[Records contained in a dataset]
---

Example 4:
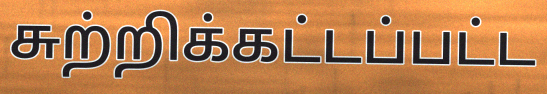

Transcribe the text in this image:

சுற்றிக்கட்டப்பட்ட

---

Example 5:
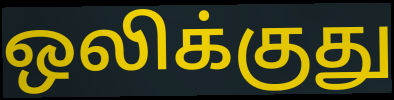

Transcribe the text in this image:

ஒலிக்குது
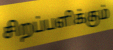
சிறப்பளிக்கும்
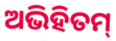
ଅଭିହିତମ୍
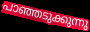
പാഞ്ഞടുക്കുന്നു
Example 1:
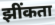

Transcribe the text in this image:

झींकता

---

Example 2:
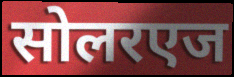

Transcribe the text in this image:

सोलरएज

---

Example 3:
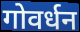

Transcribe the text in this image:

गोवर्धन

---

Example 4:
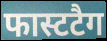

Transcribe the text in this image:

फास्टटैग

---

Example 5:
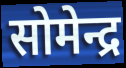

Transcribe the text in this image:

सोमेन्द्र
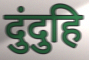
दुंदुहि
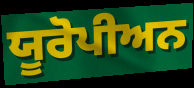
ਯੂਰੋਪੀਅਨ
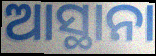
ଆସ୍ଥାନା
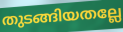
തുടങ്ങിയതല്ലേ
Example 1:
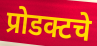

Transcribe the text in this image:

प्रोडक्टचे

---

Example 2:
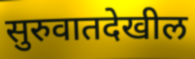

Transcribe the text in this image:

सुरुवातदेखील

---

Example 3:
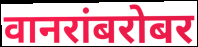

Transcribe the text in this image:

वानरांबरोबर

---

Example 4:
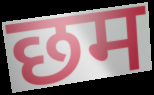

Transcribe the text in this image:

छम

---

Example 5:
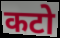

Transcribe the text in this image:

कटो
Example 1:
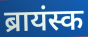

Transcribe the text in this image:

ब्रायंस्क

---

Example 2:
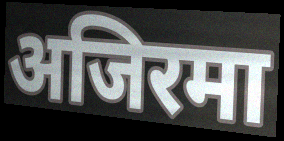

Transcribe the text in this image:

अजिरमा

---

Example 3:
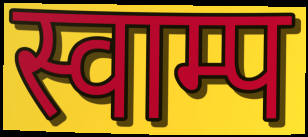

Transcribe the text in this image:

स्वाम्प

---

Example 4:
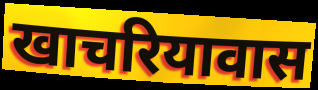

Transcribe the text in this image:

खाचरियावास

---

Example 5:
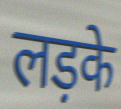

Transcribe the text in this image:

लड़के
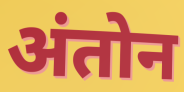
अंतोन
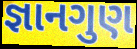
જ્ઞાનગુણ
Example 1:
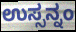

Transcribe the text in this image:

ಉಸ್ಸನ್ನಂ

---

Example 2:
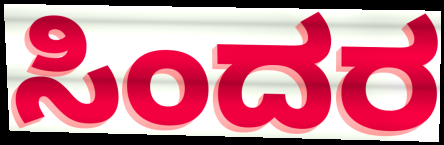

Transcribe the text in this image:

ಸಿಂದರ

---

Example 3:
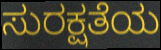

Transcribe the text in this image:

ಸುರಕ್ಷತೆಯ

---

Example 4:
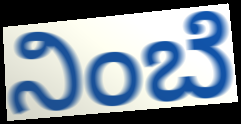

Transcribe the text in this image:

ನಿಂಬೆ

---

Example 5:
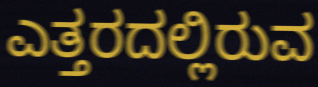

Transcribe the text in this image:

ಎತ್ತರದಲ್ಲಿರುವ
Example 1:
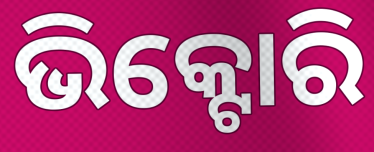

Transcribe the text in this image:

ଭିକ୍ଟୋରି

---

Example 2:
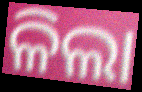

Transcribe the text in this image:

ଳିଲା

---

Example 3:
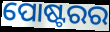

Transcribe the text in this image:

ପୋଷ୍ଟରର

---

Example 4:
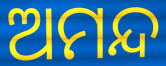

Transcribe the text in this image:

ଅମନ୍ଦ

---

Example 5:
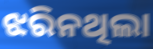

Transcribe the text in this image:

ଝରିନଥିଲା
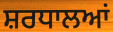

YOUR OBJECTIVE: Once the images are removed, print the remaining data exactly as it appears above.

OUTPUT:
---

Example 4:

Transcribe the text in this image:

சுற்றிக்கட்டப்பட்ட

---

Example 5:

Transcribe the text in this image:

ஒலிக்குது
சிறப்பளிக்கும்
ଅଭିହିତମ୍
പാഞ്ഞടുക്കുന്നു
Example 1:

Transcribe the text in this image:

झींकता

---

Example 2:

Transcribe the text in this image:

सोलरएज

---

Example 3:

Transcribe the text in this image:

गोवर्धन

---

Example 4:

Transcribe the text in this image:

फास्टटैग

---

Example 5:

Transcribe the text in this image:

सोमेन्द्र
दुंदुहि
ਯੂਰੋਪੀਅਨ
ଆସ୍ଥାନା
തുടങ്ങിയതല്ലേ
Example 1:

Transcribe the text in this image:

प्रोडक्टचे

---

Example 2:

Transcribe the text in this image:

सुरुवातदेखील

---

Example 3:

Transcribe the text in this image:

वानरांबरोबर

---

Example 4:

Transcribe the text in this image:

छम

---

Example 5:

Transcribe the text in this image:

कटो
Example 1:

Transcribe the text in this image:

ब्रायंस्क

---

Example 2:

Transcribe the text in this image:

अजिरमा

---

Example 3:

Transcribe the text in this image:

स्वाम्प

---

Example 4:

Transcribe the text in this image:

खाचरियावास

---

Example 5:

Transcribe the text in this image:

लड़के
अंतोन
જ્ઞાનગુણ
Example 1:

Transcribe the text in this image:

ಉಸ್ಸನ್ನಂ

---

Example 2:

Transcribe the text in this image:

ಸಿಂದರ

---

Example 3:

Transcribe the text in this image:

ಸುರಕ್ಷತೆಯ

---

Example 4:

Transcribe the text in this image:

ನಿಂಬೆ

---

Example 5:

Transcribe the text in this image:

ಎತ್ತರದಲ್ಲಿರುವ
Example 1:

Transcribe the text in this image:

ଭିକ୍ଟୋରି

---

Example 2:

Transcribe the text in this image:

ଳିଲା

---

Example 3:

Transcribe the text in this image:

ପୋଷ୍ଟରର

---

Example 4:

Transcribe the text in this image:

ଅମନ୍ଦ

---

Example 5:

Transcribe the text in this image:

ଝରିନଥିଲା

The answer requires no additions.